Saturday, April 20, 2013


"Enlightenment and Liberation" came to a satisfying close today (though again I only caught the last eight hours of the jam-packed day). One of the highlights for me was the contribution to a session on "Liberation and Spirituality" by the Tibetan Buddhist teacher John Makransky.

Makransky suggested that Buddhist and Christian liberation theologies each reveal an epistemological problem in the other - and can correct that problem for the other. Christianity liberation theology's problem is the duality implicit in the idea of a preferential option for the poor. Even if one is supposed to love the oppressor, too, one is called in action to take sides. But this is problematic for several reasons, most of them traceable to the fact that pain and oppression are only the most visible of three levels of suffering caused by deluded responses to emptiness. Not only are we called to see the oppressors' conduct as produced by their deluded efforts to maintain the illusion of the self as a refuge from from transience through control of their world and others, but we must confront our own such delusions, too. Unless we - through meditation - learn to understand these processes in ourselves, we cannot address them in others. Powerful stuff.

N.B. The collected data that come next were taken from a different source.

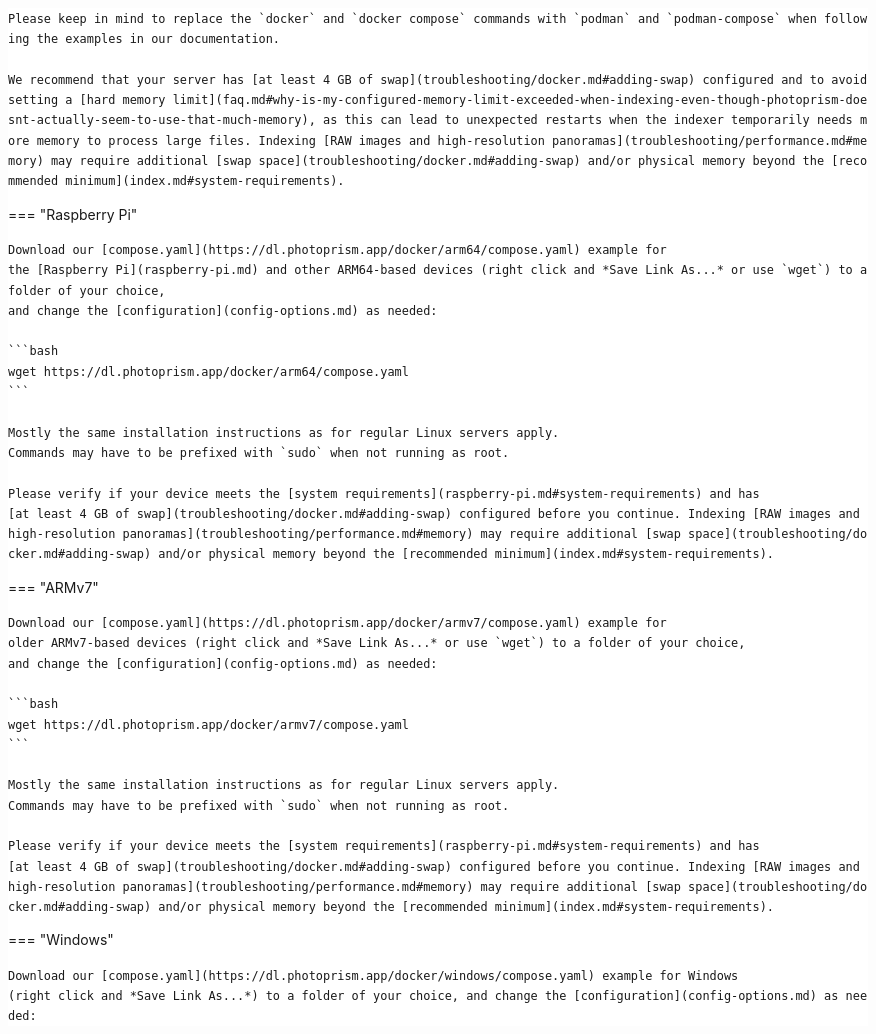     Please keep in mind to replace the `docker` and `docker compose` commands with `podman` and `podman-compose` when following the examples in our documentation.

    We recommend that your server has [at least 4 GB of swap](troubleshooting/docker.md#adding-swap) configured and to avoid setting a [hard memory limit](faq.md#why-is-my-configured-memory-limit-exceeded-when-indexing-even-though-photoprism-doesnt-actually-seem-to-use-that-much-memory), as this can lead to unexpected restarts when the indexer temporarily needs more memory to process large files. Indexing [RAW images and high-resolution panoramas](troubleshooting/performance.md#memory) may require additional [swap space](troubleshooting/docker.md#adding-swap) and/or physical memory beyond the [recommended minimum](index.md#system-requirements).

=== "Raspberry Pi"

    Download our [compose.yaml](https://dl.photoprism.app/docker/arm64/compose.yaml) example for 
    the [Raspberry Pi](raspberry-pi.md) and other ARM64-based devices (right click and *Save Link As...* or use `wget`) to a folder of your choice,
    and change the [configuration](config-options.md) as needed:
    
    ```bash
    wget https://dl.photoprism.app/docker/arm64/compose.yaml
    ```

    Mostly the same installation instructions as for regular Linux servers apply.
    Commands may have to be prefixed with `sudo` when not running as root.
    
    Please verify if your device meets the [system requirements](raspberry-pi.md#system-requirements) and has
    [at least 4 GB of swap](troubleshooting/docker.md#adding-swap) configured before you continue. Indexing [RAW images and high-resolution panoramas](troubleshooting/performance.md#memory) may require additional [swap space](troubleshooting/docker.md#adding-swap) and/or physical memory beyond the [recommended minimum](index.md#system-requirements).

=== "ARMv7"

    Download our [compose.yaml](https://dl.photoprism.app/docker/armv7/compose.yaml) example for 
    older ARMv7-based devices (right click and *Save Link As...* or use `wget`) to a folder of your choice,
    and change the [configuration](config-options.md) as needed:
    
    ```bash
    wget https://dl.photoprism.app/docker/armv7/compose.yaml
    ```

    Mostly the same installation instructions as for regular Linux servers apply.
    Commands may have to be prefixed with `sudo` when not running as root.
    
    Please verify if your device meets the [system requirements](raspberry-pi.md#system-requirements) and has
    [at least 4 GB of swap](troubleshooting/docker.md#adding-swap) configured before you continue. Indexing [RAW images and high-resolution panoramas](troubleshooting/performance.md#memory) may require additional [swap space](troubleshooting/docker.md#adding-swap) and/or physical memory beyond the [recommended minimum](index.md#system-requirements).

=== "Windows"

    Download our [compose.yaml](https://dl.photoprism.app/docker/windows/compose.yaml) example for Windows
    (right click and *Save Link As...*) to a folder of your choice, and change the [configuration](config-options.md) as needed:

But the epistemological lacuna in Buddhism diagnosed and remedied by Christianity was even more powerful - at least for me, who had been suffering a little at the assymmetry of the Buddhist-Christian dialogue: Christians embrace meditation traditions, but all Buddhists take from Christianity is activism and perhaps prophetic anger. Buddhists understand the nonduality of self and all other sentient suffering beings, but this insight is limited by what they can imagine in meditation. To the extent that delusions are socially structured and reinforced - each society treats some people as nonhumans, their suffering not even registered as such - awakening can happen only if we learn from the experiences of the marginalized. Bodhisattvas apparently occupy every place in experience, but the Christian tradition (building on the Hebrew prophets) really drives home the importance of learning from the least of these - did not God in his incarnation choose to live and die with the nonpersons of human society? Christianity's "unique focus on the poor as the hermeneutic key to the unconscious social sin we participate in but do not see" is something Buddhists could learn from.

There were other goodies, including a lovely final session where Paul Knitter looked back on a career which began with Vatican 2 and Karl Rahner followed by memories and blessings by old friends from several traditions, but I think it's Makransky's ideas which will stay with me. (I've ordered his book!) The account of the superficiality of western understandings of social problems is one similar to that of David Loy (who was at this conference, too) but the way Makransky brought together individual, social and liberationist questions with a deep understanding of the profoundest challenges of Buddhist and Christian traditions was a revelation.

(The photo is of a basket of origami lotus blossoms folded by a conference participant.)